Dobbiamo ammettere che la parola innamorabile – assente nei dizionari e scarsissimamente rappresentata nella lingua dei giornali contemporanei (tre attestazioni dal 1984 a oggi nella “Repubblica” e una volta nel “Corriere della sera” dalla fine dell'Ottocento a oggi) – pone un problema di fondo: gli aggettivi in -(ib)ile e -(ab)ile hanno un valore di potenzialità passiva: leggibile è ciò che può essere letto, mangiabile è ciò che può essere mangiato ecc. Presuppongono, quindi un verbo che abbia una forte modalità transitiva.

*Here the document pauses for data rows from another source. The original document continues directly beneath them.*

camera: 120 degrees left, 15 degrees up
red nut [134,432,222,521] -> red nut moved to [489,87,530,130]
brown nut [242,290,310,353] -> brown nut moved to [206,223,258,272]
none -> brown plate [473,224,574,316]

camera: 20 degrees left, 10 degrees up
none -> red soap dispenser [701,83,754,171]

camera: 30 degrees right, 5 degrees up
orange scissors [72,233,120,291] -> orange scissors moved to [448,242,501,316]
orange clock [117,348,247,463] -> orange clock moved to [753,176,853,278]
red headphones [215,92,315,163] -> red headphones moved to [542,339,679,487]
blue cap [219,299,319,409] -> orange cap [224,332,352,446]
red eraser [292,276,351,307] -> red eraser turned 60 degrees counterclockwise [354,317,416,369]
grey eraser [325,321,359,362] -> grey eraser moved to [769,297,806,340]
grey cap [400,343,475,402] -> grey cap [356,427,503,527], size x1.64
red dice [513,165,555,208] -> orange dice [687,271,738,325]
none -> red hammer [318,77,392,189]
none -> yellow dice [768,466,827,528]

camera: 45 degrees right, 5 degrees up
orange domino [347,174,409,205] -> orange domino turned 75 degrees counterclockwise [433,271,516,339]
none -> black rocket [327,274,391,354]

Innamorabile, invece, presuppone un verbo, innamorare che ha usi o antiquati o fortemente letterari ma non diffusissimi, oggi, della modalità attiva. Leggiamo (s. v. innamorare, nel Vocabolario on line Treccani.it) che, come transitivo, innamorare può usarsi in una frase del tipo con la sua grazia lo innamorò ma che è molto più diffuso il supporto del causativo fare: lo fece innamorare.

Questa motivazione retrostante non è una pura faccenda di regolette ma risponde anche, e fortemente, all'uso davvero esiguo dell'aggettivo, Ma – c'è un ma – se nel tempo più di una/o dovesse usare innamorabile in un modo efficace (memorabile = che si può ricordare, che è degno di essere ricordato) e l'aggettivo prendesse piede anche in testi di vario registro, allora... perché no?